> _MATERIALS PROVIDED_
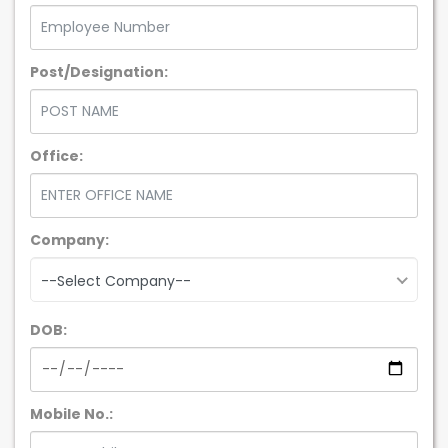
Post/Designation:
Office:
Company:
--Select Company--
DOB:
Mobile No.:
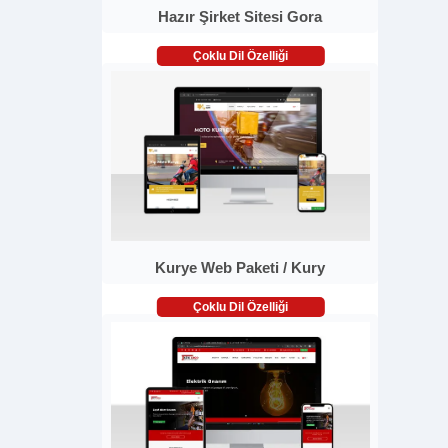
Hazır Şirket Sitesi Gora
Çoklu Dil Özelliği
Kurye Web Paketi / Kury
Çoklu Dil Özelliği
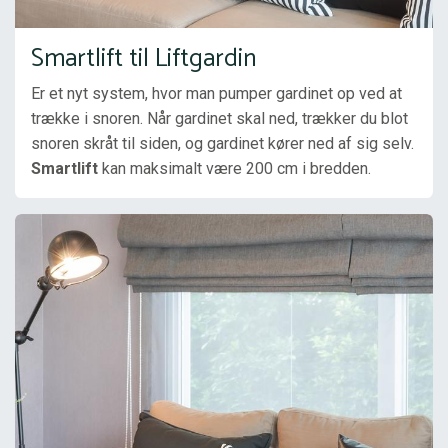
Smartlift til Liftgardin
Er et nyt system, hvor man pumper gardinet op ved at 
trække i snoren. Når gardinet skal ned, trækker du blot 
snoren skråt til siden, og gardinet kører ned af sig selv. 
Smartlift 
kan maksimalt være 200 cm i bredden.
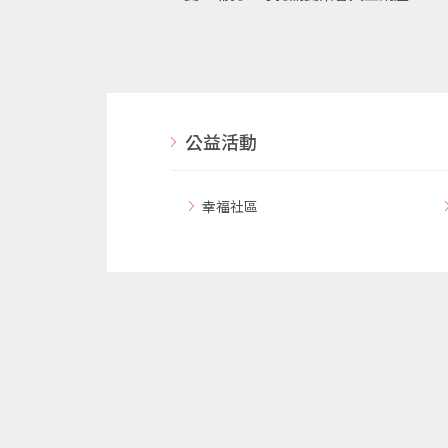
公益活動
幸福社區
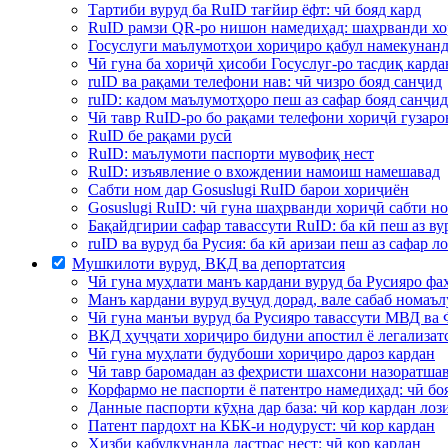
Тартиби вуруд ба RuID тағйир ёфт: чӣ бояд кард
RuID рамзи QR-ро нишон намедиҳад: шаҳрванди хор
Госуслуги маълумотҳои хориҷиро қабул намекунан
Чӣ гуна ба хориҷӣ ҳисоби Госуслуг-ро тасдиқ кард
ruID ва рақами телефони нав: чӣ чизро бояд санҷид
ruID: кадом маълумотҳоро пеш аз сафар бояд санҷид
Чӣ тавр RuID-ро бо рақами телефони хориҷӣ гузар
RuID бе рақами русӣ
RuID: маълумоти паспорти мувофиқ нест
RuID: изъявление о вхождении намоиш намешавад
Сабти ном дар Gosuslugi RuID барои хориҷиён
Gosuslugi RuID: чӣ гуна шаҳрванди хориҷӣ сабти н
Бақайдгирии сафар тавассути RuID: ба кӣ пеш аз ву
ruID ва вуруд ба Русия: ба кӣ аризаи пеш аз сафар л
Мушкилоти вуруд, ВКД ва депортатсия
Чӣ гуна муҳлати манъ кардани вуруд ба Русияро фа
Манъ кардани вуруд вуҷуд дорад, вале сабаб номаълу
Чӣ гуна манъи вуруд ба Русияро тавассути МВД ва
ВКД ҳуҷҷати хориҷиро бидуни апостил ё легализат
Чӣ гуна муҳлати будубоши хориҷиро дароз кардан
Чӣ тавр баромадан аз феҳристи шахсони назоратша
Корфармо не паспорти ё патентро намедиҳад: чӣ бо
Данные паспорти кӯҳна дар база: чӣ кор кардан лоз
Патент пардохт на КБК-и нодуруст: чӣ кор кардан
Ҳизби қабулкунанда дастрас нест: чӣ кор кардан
---
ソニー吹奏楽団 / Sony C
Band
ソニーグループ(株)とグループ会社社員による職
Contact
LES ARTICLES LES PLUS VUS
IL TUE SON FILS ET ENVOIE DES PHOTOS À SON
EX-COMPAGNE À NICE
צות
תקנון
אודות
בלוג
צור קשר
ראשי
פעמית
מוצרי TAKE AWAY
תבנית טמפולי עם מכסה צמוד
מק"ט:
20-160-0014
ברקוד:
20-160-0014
==
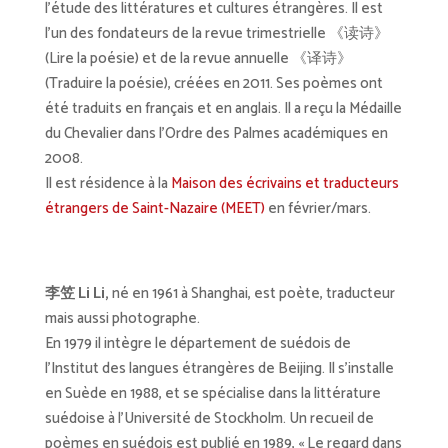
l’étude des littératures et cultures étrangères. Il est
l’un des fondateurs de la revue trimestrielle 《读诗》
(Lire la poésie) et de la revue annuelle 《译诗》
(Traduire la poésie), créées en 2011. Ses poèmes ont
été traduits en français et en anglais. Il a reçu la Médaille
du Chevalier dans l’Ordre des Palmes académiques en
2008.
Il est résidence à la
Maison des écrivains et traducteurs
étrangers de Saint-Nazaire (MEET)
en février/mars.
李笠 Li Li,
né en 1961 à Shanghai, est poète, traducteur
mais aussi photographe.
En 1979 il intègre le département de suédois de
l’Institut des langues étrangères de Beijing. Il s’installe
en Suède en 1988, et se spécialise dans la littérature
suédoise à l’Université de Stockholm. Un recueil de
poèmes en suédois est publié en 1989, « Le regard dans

> _ACTIVITY_
Give the number of lines above that hold the word "snoren", and nothing more.

> _RESPONSE TO THIS TASK_
2